Copy out every one of the records below, substituting "field number" for "collector number" and changing nothing else. Leave the pictures out of your copy.
== Stored data
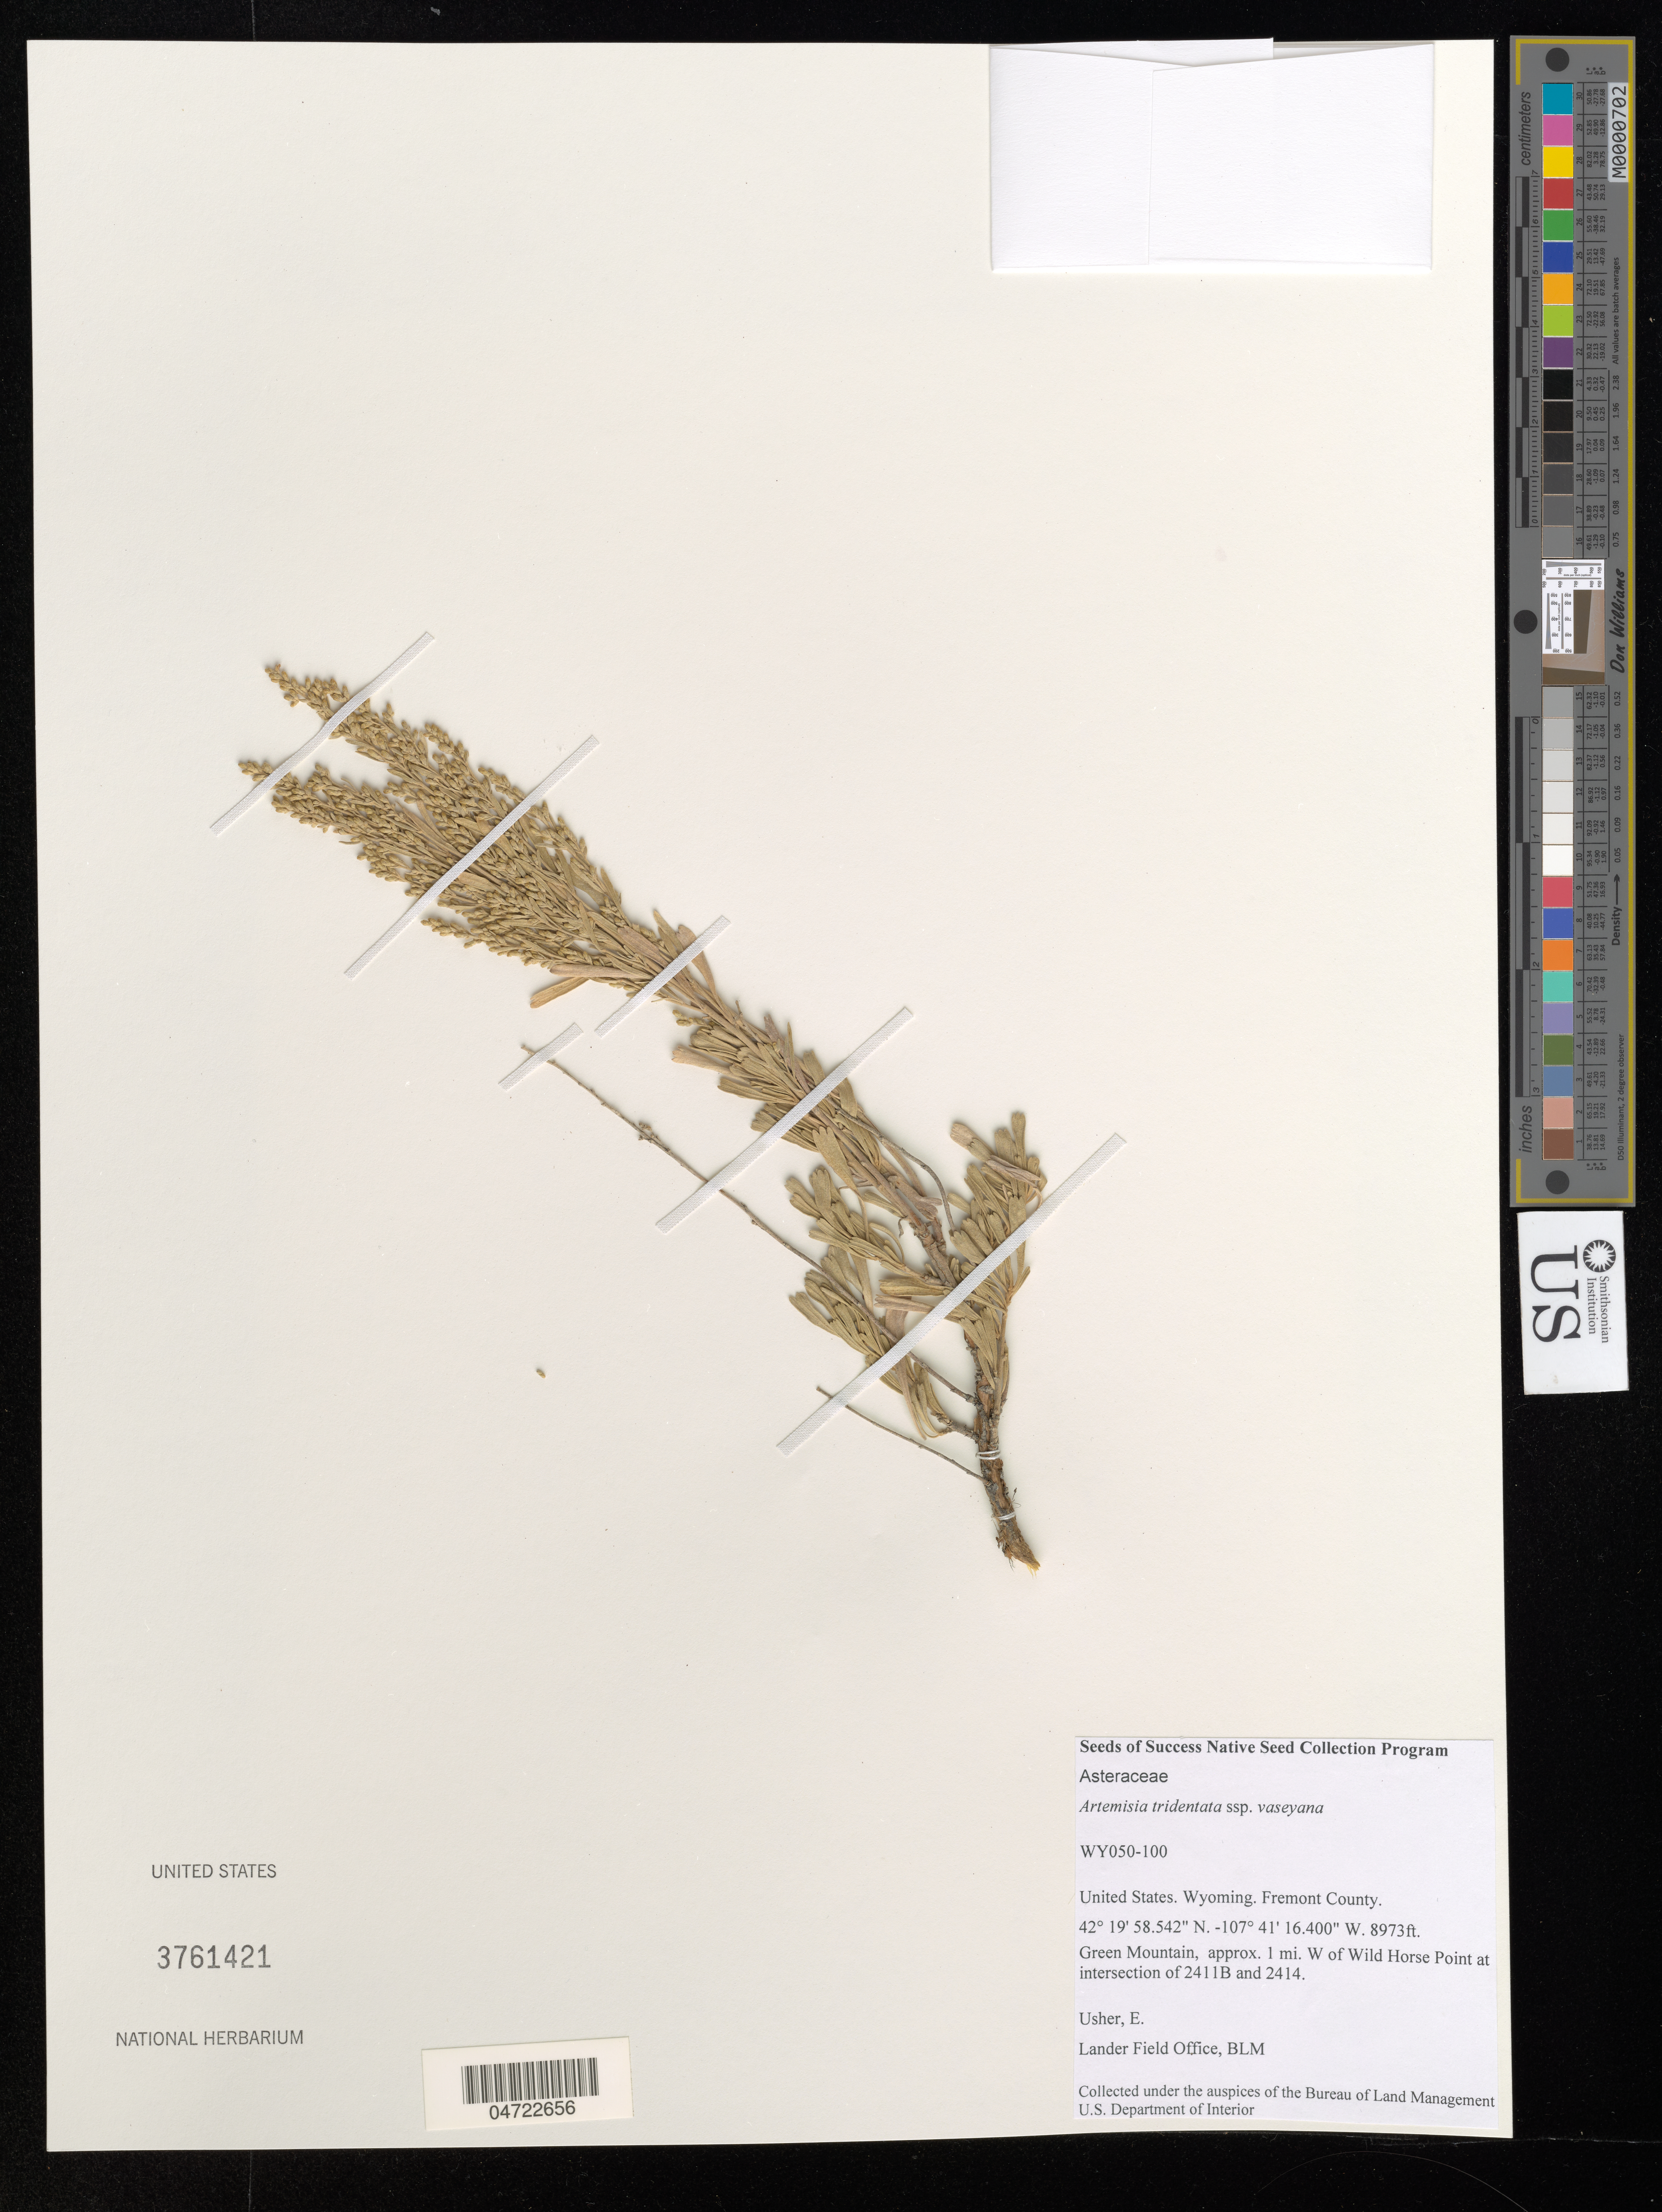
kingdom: Plantae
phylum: Tracheophyta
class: Magnoliopsida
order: Asterales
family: Asteraceae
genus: Artemisia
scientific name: Artemisia tridentata subsp. vaseyana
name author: (Rydb.) Beetle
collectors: E. Usher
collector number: WY050-100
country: United States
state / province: Wyoming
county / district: Fremont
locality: Fremont County. Green Mountain, approx. 1 mi. W of Wild Horse Point at intersection of 2411B and 2414.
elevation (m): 2735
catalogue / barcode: US 3761421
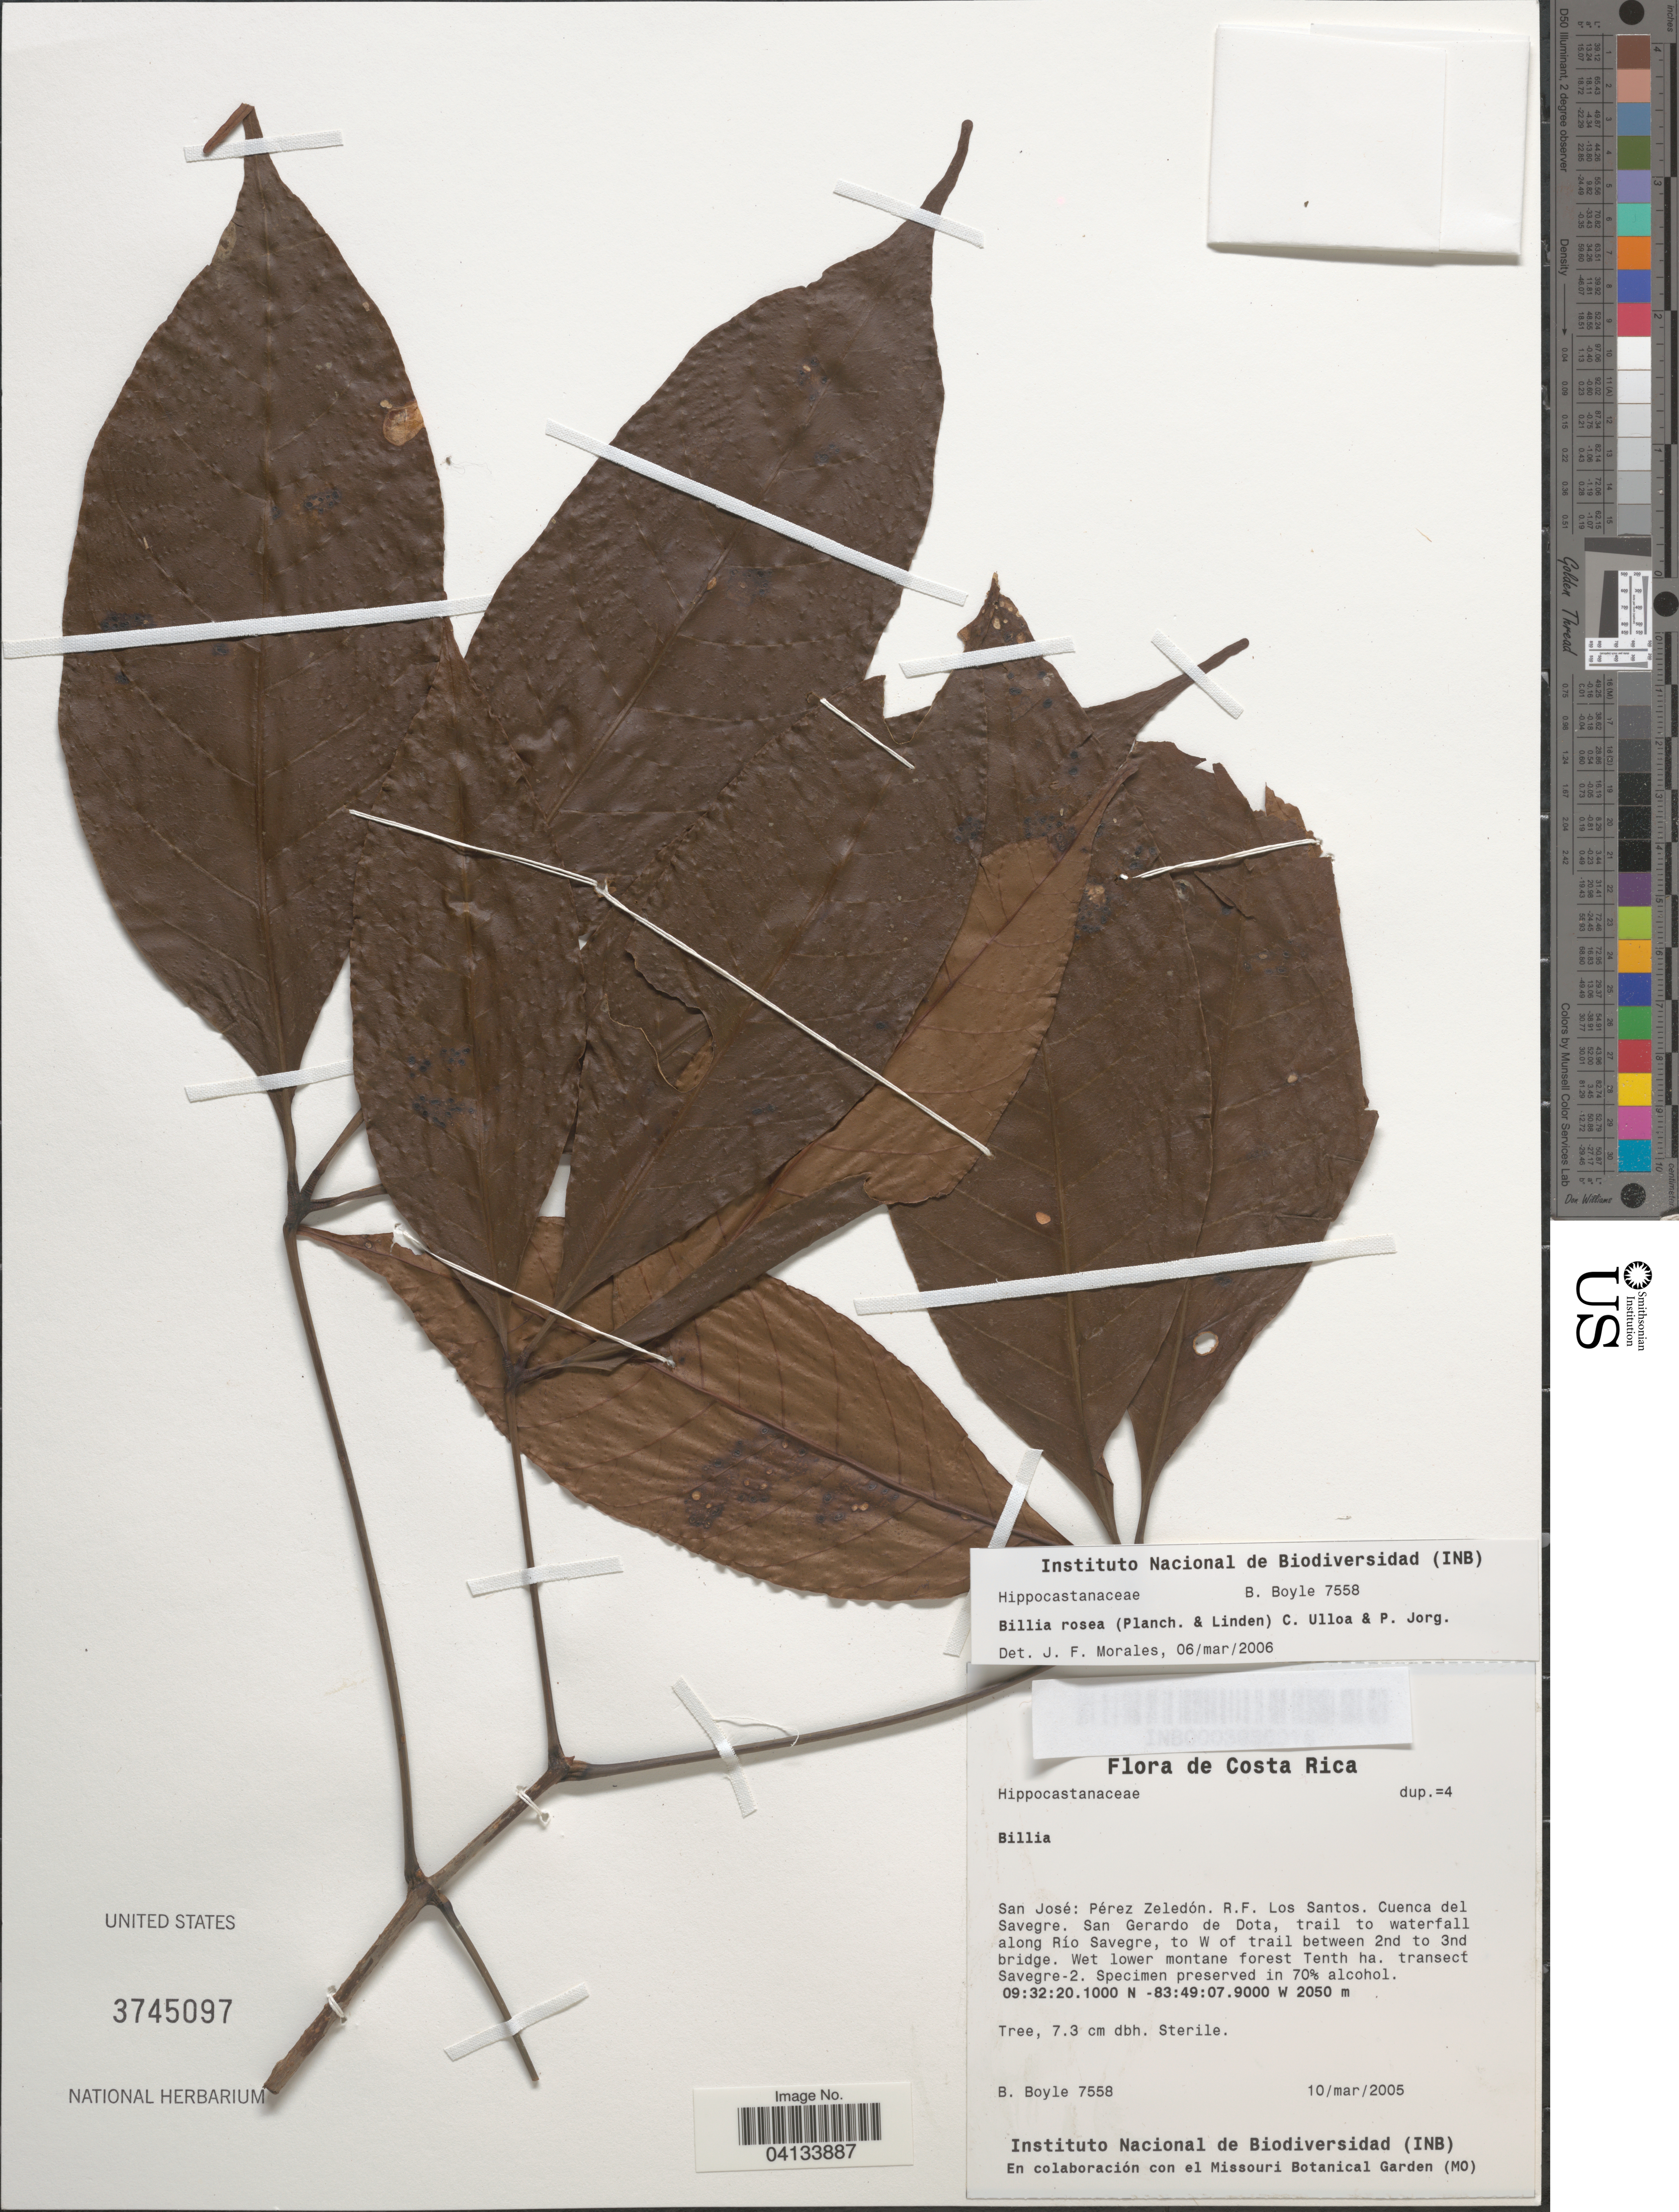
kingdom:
====
* **Answer**
kingdom: Plantae
phylum: Tracheophyta
class: Magnoliopsida
order: Asterales
family: Asteraceae
genus: Artemisia
scientific name: Artemisia tridentata subsp. vaseyana
name author: (Rydb.) Beetle
collectors: E. Usher
field number: WY050-100
country: United States
state / province: Wyoming
county / district: Fremont
locality: Fremont County. Green Mountain, approx. 1 mi. W of Wild Horse Point at intersection of 2411B and 2414.
elevation (m): 2735
catalogue / barcode: US 3761421
kingdom:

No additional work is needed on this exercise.